For Clark County officials, it will be the governmental equivalent of a good spring cleaning. Of sprucing up the yard. Of holding a big garage sale.
Acting County Manager Mark McCauley has announced plans to inventory the properties owned by the county and to determine whether those sites are serving any purpose for taxpayers. “Essentially, we’ve just got to validate, ‘Why do we have it? What purpose do we have for it?’ ” McCauley said, bringing up questions that probably should have been asked long ago by previous county leaders. As County Councilor David Madore suggested during a meeting a few weeks ago, leaders must address whether the county is “sitting on property that’s doing nobody any good, that we don’t know about or that could be sold. We all have the fiduciary responsibility to make sure that we’re financially smart.”
Indeed. Although it should be pointed out that Madore would be wise to apply some financial smarts and eliminate his fee waivers for developers. But we digress.

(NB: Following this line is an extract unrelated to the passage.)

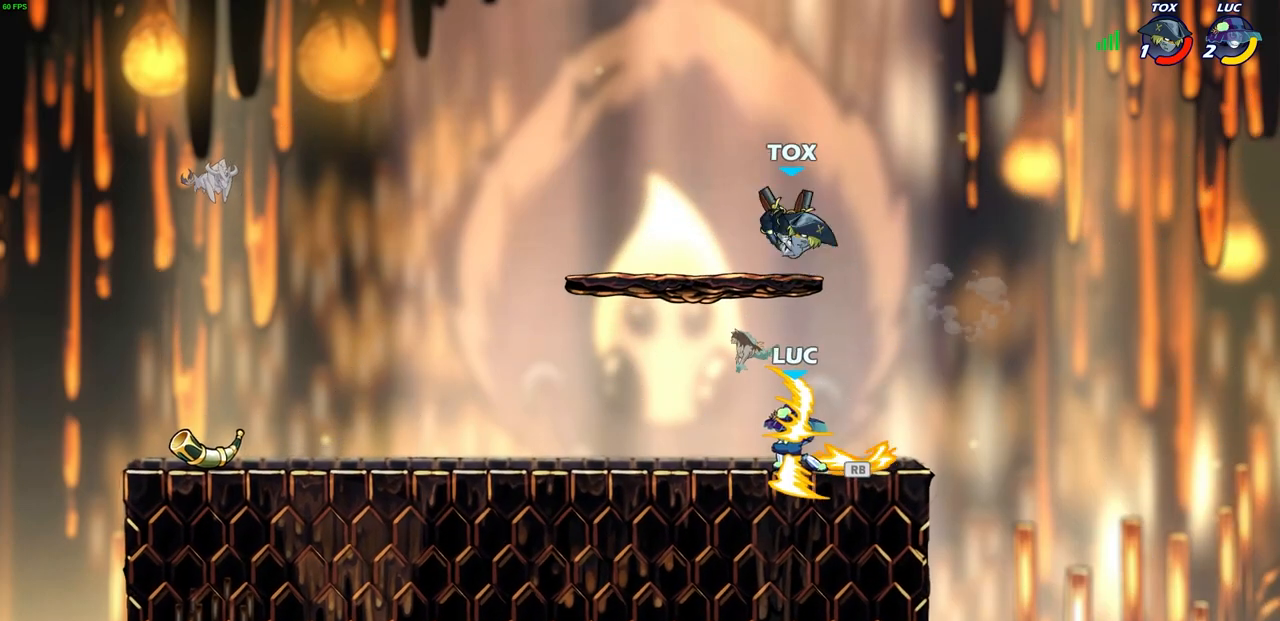
{"buttons": [], "left_stick": "center", "events": [[83, "R1", "up"], [83, "left_stick", "down-left"], [150, "SQUARE", "down"], [233, "SQUARE", "up"], [267, "left_stick", "center"]]}
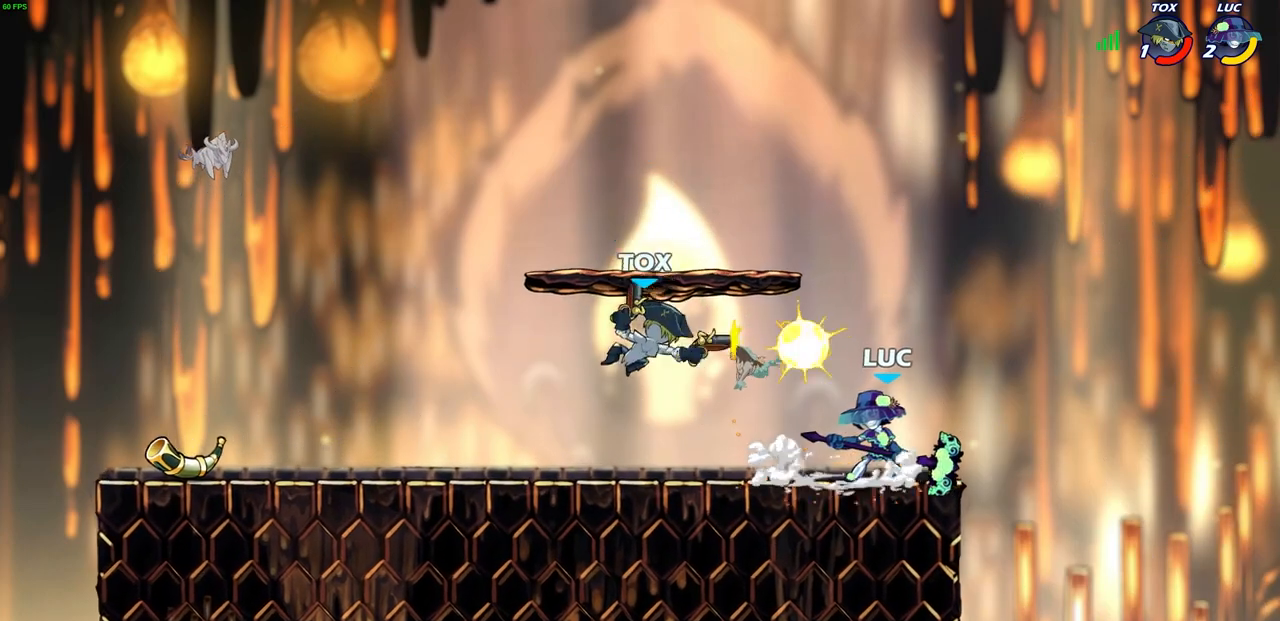
{"buttons": [], "left_stick": "center", "events": [[367, "SQUARE", "down"], [450, "SQUARE", "up"]]}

It is because of that fiduciary responsibility that officials will begin assessing the 1,278 properties owned by the county — an average of two for every square mile. Among those parcels are parks and public buildings and conservation areas — the types of things that are best left to government. For example, it would be unreasonable to expect private landowners to be responsible for providing and maintaining parks for public use. Yet there are certain to be many properties that county officials are unaware of, or that are serving no purpose, or that would be more useful if they were bought by private owners and generated some tax revenue. McCauley said: “We’re stewards of the taxpayers’ dollars. If we’re holding property that we shouldn’t be holding, we ought to get rid of it.”